Your assignment » Please return the lines, both ends included, that run from the one containing "Q: Are there chairs in the image?" to the last line of the data below, exactly and alone.

Dataset extract »
--- START ---
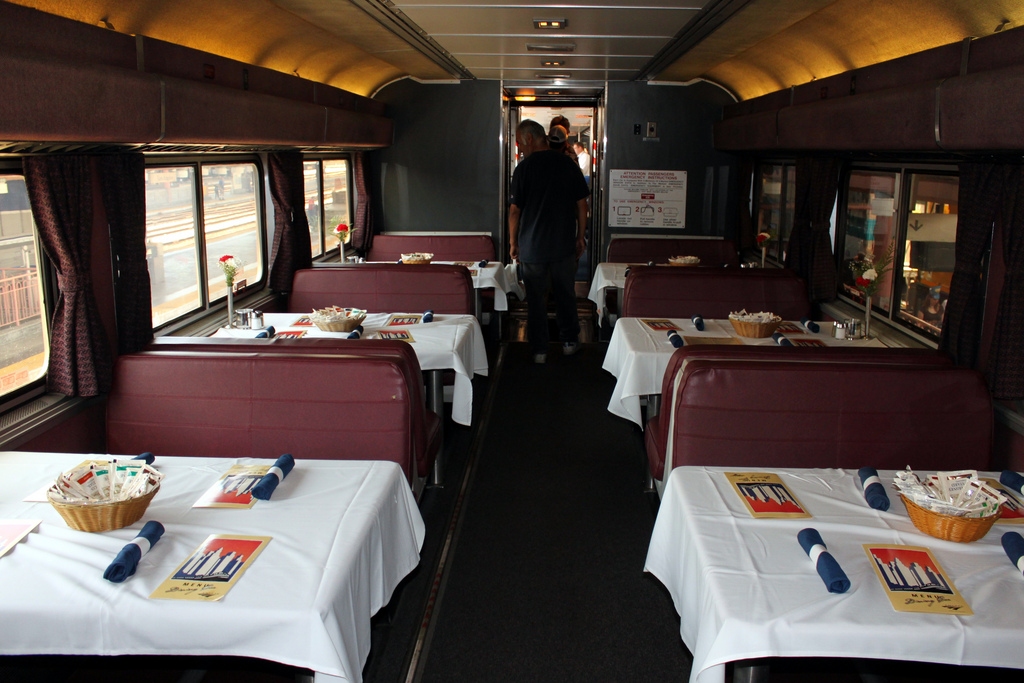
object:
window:
[0, 173, 60, 418]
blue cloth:
[102, 520, 163, 583]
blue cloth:
[797, 527, 851, 593]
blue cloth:
[250, 453, 294, 500]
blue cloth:
[859, 465, 891, 510]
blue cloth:
[1000, 531, 1024, 574]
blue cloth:
[1000, 470, 1024, 494]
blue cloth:
[131, 452, 155, 465]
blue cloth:
[666, 329, 683, 348]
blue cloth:
[424, 309, 435, 323]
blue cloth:
[347, 325, 364, 339]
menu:
[862, 544, 972, 615]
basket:
[47, 459, 160, 532]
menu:
[150, 534, 274, 601]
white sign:
[608, 168, 687, 228]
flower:
[217, 254, 242, 325]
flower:
[337, 223, 348, 232]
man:
[509, 119, 591, 363]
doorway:
[507, 101, 598, 299]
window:
[299, 150, 353, 262]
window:
[143, 151, 267, 340]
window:
[837, 154, 961, 350]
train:
[0, 0, 1024, 683]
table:
[643, 465, 1024, 683]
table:
[0, 450, 425, 683]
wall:
[603, 80, 738, 262]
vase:
[228, 285, 234, 328]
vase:
[340, 240, 345, 262]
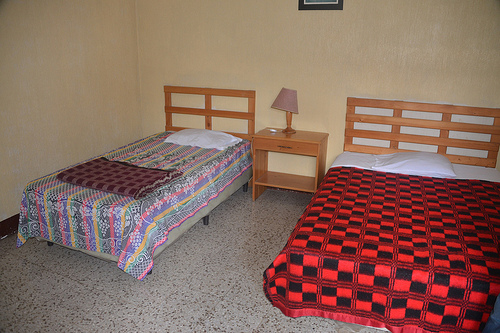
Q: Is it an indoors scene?
A: Yes, it is indoors.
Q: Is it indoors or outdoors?
A: It is indoors.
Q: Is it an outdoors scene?
A: No, it is indoors.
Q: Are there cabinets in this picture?
A: No, there are no cabinets.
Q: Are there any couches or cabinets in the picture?
A: No, there are no cabinets or couches.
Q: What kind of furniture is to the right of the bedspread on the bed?
A: The piece of furniture is an end table.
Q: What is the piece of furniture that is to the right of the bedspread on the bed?
A: The piece of furniture is an end table.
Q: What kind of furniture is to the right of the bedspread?
A: The piece of furniture is an end table.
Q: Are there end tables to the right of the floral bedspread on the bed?
A: Yes, there is an end table to the right of the bed spread.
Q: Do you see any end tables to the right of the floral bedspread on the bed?
A: Yes, there is an end table to the right of the bed spread.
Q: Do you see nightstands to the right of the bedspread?
A: No, there is an end table to the right of the bedspread.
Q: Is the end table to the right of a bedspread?
A: Yes, the end table is to the right of a bedspread.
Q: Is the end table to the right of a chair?
A: No, the end table is to the right of a bedspread.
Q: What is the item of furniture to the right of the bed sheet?
A: The piece of furniture is an end table.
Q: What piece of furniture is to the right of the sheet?
A: The piece of furniture is an end table.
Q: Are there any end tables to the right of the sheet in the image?
A: Yes, there is an end table to the right of the sheet.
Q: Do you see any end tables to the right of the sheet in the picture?
A: Yes, there is an end table to the right of the sheet.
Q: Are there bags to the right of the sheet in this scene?
A: No, there is an end table to the right of the sheet.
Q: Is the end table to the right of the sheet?
A: Yes, the end table is to the right of the sheet.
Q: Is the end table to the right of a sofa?
A: No, the end table is to the right of the sheet.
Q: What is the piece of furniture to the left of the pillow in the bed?
A: The piece of furniture is an end table.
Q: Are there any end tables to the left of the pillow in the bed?
A: Yes, there is an end table to the left of the pillow.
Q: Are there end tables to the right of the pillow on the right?
A: No, the end table is to the left of the pillow.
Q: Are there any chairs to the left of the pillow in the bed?
A: No, there is an end table to the left of the pillow.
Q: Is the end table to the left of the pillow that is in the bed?
A: Yes, the end table is to the left of the pillow.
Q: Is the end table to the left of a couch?
A: No, the end table is to the left of the pillow.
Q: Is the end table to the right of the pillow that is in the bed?
A: No, the end table is to the left of the pillow.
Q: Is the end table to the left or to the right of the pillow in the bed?
A: The end table is to the left of the pillow.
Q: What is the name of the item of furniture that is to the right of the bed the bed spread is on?
A: The piece of furniture is an end table.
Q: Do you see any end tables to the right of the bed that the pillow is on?
A: Yes, there is an end table to the right of the bed.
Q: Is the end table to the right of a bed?
A: Yes, the end table is to the right of a bed.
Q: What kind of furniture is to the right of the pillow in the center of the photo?
A: The piece of furniture is an end table.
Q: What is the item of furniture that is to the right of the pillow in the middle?
A: The piece of furniture is an end table.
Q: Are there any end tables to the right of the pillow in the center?
A: Yes, there is an end table to the right of the pillow.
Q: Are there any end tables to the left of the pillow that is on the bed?
A: No, the end table is to the right of the pillow.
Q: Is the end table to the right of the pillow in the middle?
A: Yes, the end table is to the right of the pillow.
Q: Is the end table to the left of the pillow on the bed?
A: No, the end table is to the right of the pillow.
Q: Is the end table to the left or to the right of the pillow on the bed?
A: The end table is to the right of the pillow.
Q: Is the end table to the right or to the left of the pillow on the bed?
A: The end table is to the right of the pillow.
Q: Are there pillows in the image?
A: Yes, there is a pillow.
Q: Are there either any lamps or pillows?
A: Yes, there is a pillow.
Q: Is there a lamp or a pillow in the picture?
A: Yes, there is a pillow.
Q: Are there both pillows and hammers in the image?
A: No, there is a pillow but no hammers.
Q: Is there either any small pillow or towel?
A: Yes, there is a small pillow.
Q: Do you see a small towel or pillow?
A: Yes, there is a small pillow.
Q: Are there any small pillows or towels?
A: Yes, there is a small pillow.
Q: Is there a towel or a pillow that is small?
A: Yes, the pillow is small.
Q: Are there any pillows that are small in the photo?
A: Yes, there is a small pillow.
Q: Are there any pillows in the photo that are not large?
A: Yes, there is a small pillow.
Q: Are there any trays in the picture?
A: No, there are no trays.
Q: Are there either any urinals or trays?
A: No, there are no trays or urinals.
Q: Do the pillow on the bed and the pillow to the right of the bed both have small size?
A: Yes, both the pillow and the pillow are small.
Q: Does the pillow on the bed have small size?
A: Yes, the pillow is small.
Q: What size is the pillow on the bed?
A: The pillow is small.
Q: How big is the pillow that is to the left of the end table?
A: The pillow is small.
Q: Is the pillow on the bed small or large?
A: The pillow is small.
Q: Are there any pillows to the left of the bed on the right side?
A: Yes, there is a pillow to the left of the bed.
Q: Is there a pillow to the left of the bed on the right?
A: Yes, there is a pillow to the left of the bed.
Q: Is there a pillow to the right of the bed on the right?
A: No, the pillow is to the left of the bed.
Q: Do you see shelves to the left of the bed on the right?
A: No, there is a pillow to the left of the bed.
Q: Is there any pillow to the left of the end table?
A: Yes, there is a pillow to the left of the end table.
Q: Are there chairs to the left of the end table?
A: No, there is a pillow to the left of the end table.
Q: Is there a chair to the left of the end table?
A: No, there is a pillow to the left of the end table.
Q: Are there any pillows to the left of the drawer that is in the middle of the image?
A: Yes, there is a pillow to the left of the drawer.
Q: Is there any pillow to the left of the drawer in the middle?
A: Yes, there is a pillow to the left of the drawer.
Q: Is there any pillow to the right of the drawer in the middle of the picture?
A: No, the pillow is to the left of the drawer.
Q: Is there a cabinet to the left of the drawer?
A: No, there is a pillow to the left of the drawer.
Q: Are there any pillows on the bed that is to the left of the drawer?
A: Yes, there is a pillow on the bed.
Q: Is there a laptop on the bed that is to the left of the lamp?
A: No, there is a pillow on the bed.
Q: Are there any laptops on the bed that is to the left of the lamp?
A: No, there is a pillow on the bed.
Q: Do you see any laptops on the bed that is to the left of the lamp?
A: No, there is a pillow on the bed.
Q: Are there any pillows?
A: Yes, there is a pillow.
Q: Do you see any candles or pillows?
A: Yes, there is a pillow.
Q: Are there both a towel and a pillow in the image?
A: No, there is a pillow but no towels.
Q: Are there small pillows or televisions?
A: Yes, there is a small pillow.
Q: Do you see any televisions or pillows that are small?
A: Yes, the pillow is small.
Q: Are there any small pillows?
A: Yes, there is a small pillow.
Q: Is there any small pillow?
A: Yes, there is a small pillow.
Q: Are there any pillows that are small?
A: Yes, there is a pillow that is small.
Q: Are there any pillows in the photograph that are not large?
A: Yes, there is a small pillow.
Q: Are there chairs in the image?
A: No, there are no chairs.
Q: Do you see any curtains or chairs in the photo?
A: No, there are no chairs or curtains.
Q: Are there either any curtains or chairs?
A: No, there are no chairs or curtains.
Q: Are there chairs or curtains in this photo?
A: No, there are no chairs or curtains.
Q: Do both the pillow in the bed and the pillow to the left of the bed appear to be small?
A: Yes, both the pillow and the pillow are small.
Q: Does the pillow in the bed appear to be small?
A: Yes, the pillow is small.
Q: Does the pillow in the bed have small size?
A: Yes, the pillow is small.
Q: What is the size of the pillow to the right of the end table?
A: The pillow is small.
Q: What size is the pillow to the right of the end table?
--- END ---
Result »
Q: Are there chairs in the image?
A: No, there are no chairs.
Q: Do you see any curtains or chairs in the photo?
A: No, there are no chairs or curtains.
Q: Are there either any curtains or chairs?
A: No, there are no chairs or curtains.
Q: Are there chairs or curtains in this photo?
A: No, there are no chairs or curtains.
Q: Do both the pillow in the bed and the pillow to the left of the bed appear to be small?
A: Yes, both the pillow and the pillow are small.
Q: Does the pillow in the bed appear to be small?
A: Yes, the pillow is small.
Q: Does the pillow in the bed have small size?
A: Yes, the pillow is small.
Q: What is the size of the pillow to the right of the end table?
A: The pillow is small.
Q: What size is the pillow to the right of the end table?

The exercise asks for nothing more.